No satisfecha con los muchos conventos antiguos que redujo a la primitiva observancia, fundó de nuevo por sí misma diez y ocho con el título de Clarisas Pobres, por la pobreza evangélica que en ellos se profesaba. Fácil es comprender los sinsabores, las mortificaciones y los trabajos que la costaría introducir la reforma, luchando con costumbres arraigadas, tenidas por muy santas.
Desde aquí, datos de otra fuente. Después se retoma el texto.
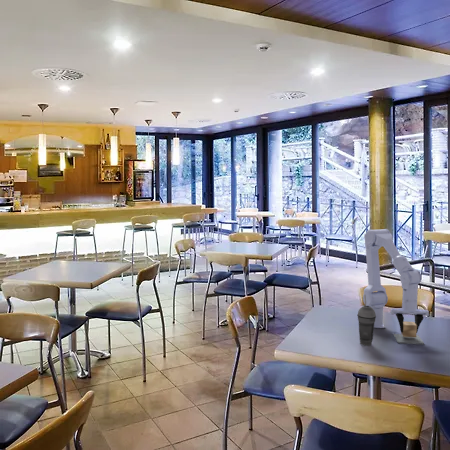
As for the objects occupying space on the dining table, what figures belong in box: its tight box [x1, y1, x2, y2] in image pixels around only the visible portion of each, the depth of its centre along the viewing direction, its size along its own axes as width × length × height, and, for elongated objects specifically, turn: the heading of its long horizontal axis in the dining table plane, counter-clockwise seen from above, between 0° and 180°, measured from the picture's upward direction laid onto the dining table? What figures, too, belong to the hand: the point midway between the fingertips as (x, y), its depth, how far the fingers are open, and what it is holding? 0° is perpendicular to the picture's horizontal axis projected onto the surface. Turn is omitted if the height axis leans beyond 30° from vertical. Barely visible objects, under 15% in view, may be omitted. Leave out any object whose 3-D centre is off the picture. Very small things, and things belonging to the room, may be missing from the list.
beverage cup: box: [357, 294, 376, 347], centre depth 188 cm, size 7×7×20 cm
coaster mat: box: [393, 333, 425, 346], centre depth 194 cm, size 10×10×1 cm
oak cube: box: [400, 321, 418, 337], centre depth 193 cm, size 5×5×5 cm
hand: (408, 331), depth 193 cm, fingers closed on oak cube, 5 cm apart
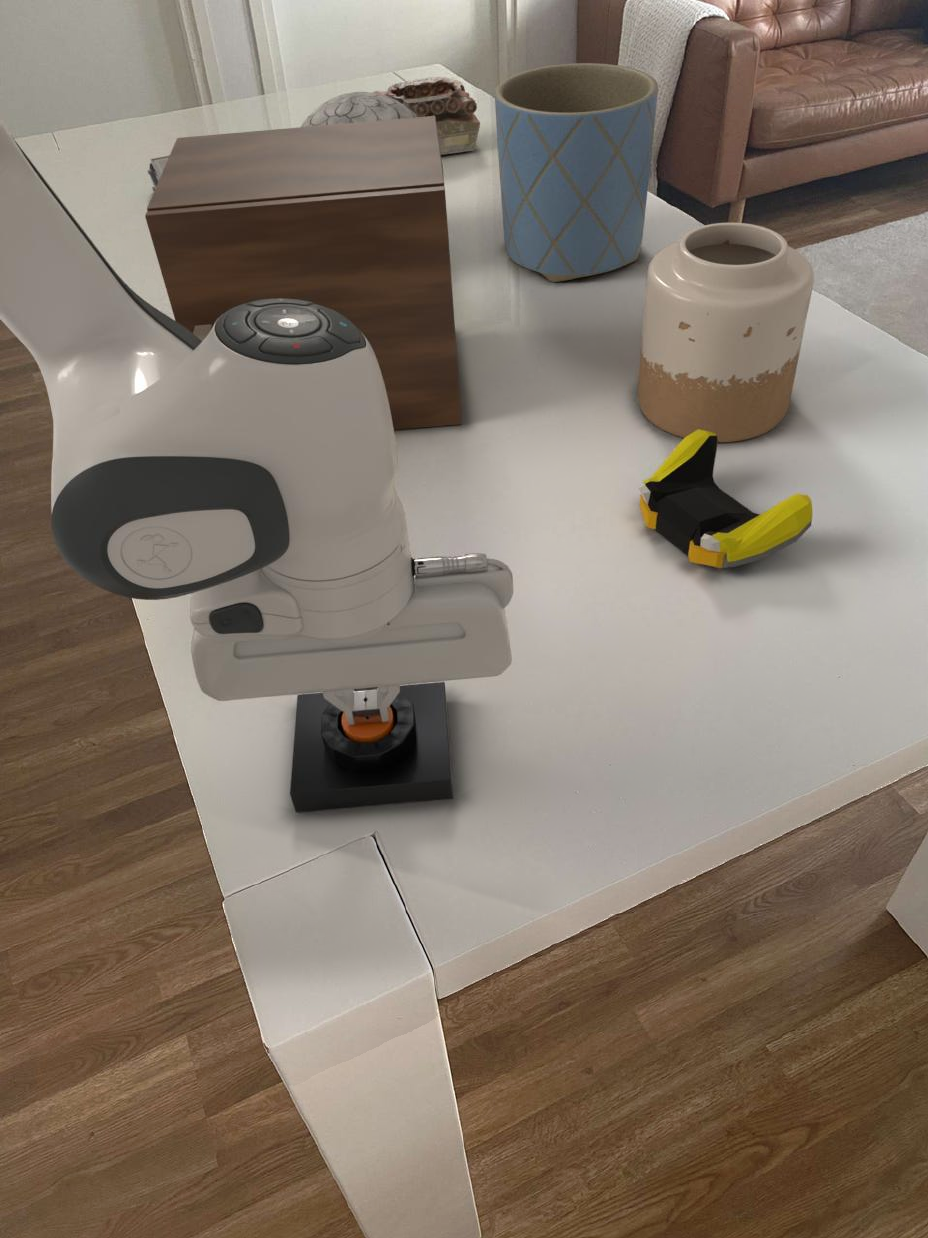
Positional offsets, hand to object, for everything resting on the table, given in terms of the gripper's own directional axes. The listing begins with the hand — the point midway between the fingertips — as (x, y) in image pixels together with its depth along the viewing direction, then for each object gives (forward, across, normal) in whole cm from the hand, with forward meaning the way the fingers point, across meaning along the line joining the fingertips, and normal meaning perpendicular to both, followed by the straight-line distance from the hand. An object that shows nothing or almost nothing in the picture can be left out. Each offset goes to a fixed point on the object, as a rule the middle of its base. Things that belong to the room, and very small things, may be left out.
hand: (369, 716), depth 68 cm
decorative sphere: (+4, 0, -84) cm, 84 cm away
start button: (+2, 0, 0) cm, 2 cm away
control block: (+4, 0, 0) cm, 4 cm away
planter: (+5, -26, -80) cm, 84 cm away
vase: (+5, -35, -42) cm, 55 cm away
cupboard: (+4, +4, -52) cm, 52 cm away
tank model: (+5, -7, -120) cm, 120 cm away
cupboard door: (+4, +4, -39) cm, 40 cm away
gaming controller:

Le dieron mucho que padecer seglares, religiosos y hasta prelados; pero todo lo llevó con valor y heroico sufrimiento, pensando siempre en el santo fin que perseguía.

De esta manera se fundó y propagó por toda Europa, aun en vida de Coleta, la famosa reforma, que fue como segundo nacimiento de la religión de Santa Clara. Hasta mediados del siglo pasado se conservaba el verdadero espíritu de su primitivo instituto en todo su vigor, y se veían resucitados en esos tiempos los grandes ejemplos de perfección, que admiraba el mundo en jóvenes ilustres de complexión deli­cada, las cuales, sepultadas en oscuro retiro, observaban los rigores de la penitencia, haciéndose invisibles a las criaturas y aspirando únicamente a ser vistas por los ojos del Creador. Esto se debió en parte al celo, a los sudores y a la virtud eminente de Santa Coleta.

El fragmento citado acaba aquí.